In Uganda, the Narcotic Drugs and Psychotropic Substances (Control) Act (herein after ‘the NDPS Act) seeks to control illicit use and diversion of narcotic drugs and psychotropic substances that have to be controlled. It also seeks to address the large question on narcotics abuse and therefore introduces a more rigorous criminal law against drug abuse.
However, the Act is silent on the 2004 Statutory Instrument on the prescription and supply of certain narcotic analgesic drugs. It is feared that this might reverse the palliative care gains, including best practices in the country that had been registered as a result of the instrument if not addressed. The Act also entirely omits the mention of palliative care in its language and scope of operation, yet this is important as issues of control of narcotic drugs directly affect access to palliative care services.
Dr. Jacinto Amandua, a palliative care consultant, explained that the new law only allows medical practitioners to prescribe narcotic medicines. In this case, medical practitioners means only a person registered under Medical and Dental Practitioners Act, all of whom who are doctors and not nurses.
At the same time, Section 4 of the Act says that except for the medical practitioner, any other person found to be holding the drug will be liable to a fine or imprisonment of not less than one year.

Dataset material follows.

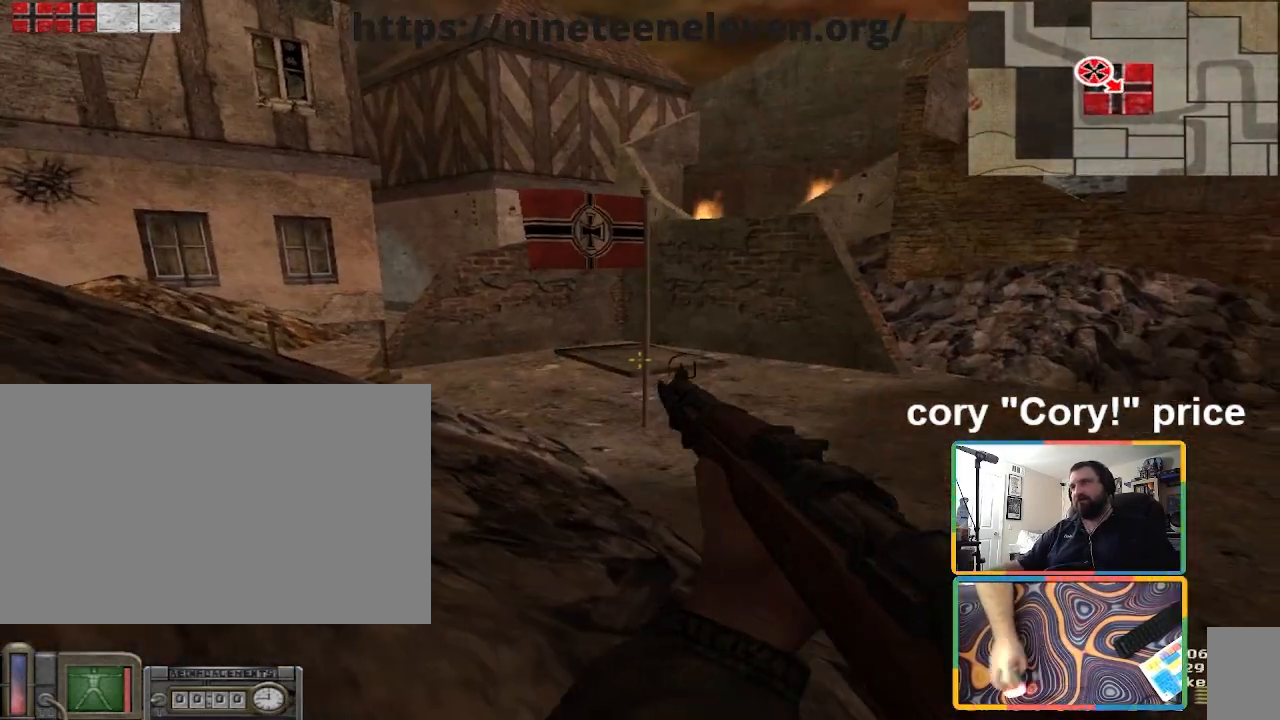
{"keys": ["ctrl", "d"], "mouse": [], "events": []}
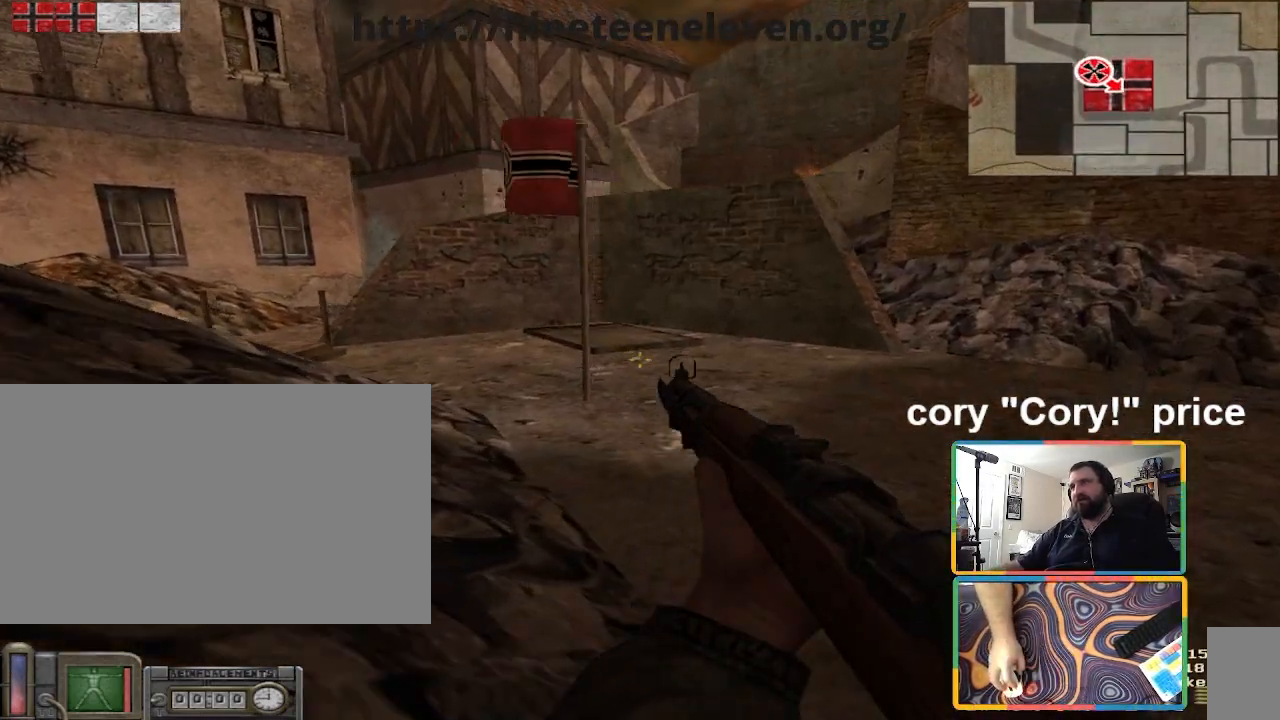
{"keys": ["ctrl"], "mouse": [], "events": [[367, "d", "up"]]}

“The law has closed doors. If the nurse is taking the medicine to a patient who is receiving palliative care from home, the law will catch them. It is criminal. Yet we have few doctors in our health care system,” says Amandua.
Currently, PCAU is holding frantic engagements with the government to ensure that the new legislation does not affect palliative care. Dr Amandua recommends that the Ministry of Internal Affairs and the Ministry of Health develop regulations to ensure the availability and accessibility of controlled medicines at all costs.
On accessibility, Kiyange says there is need to train pharmacists countrywide to ensure that they know the benefits of morphine.
“Sometimes you hear of stories that it morphine is not available at the health facilities. Maybe it is because it has not been ordered,” she says.
She also calls for mechanisms to make health facilities accountable. “Sometimes, the health care workers to provide it are not there,” says Kiyange.
She further calls for a mechanism that elaborates what families need to do with unused morphine when patients die.
The State Minister of Health in Charge of General Duties, Sarah Opendi says the government committed to cooperating with PCAU and Hospice Uganda to make a difference in the lives of many patients living with life-limiting conditions, including the terminally ill.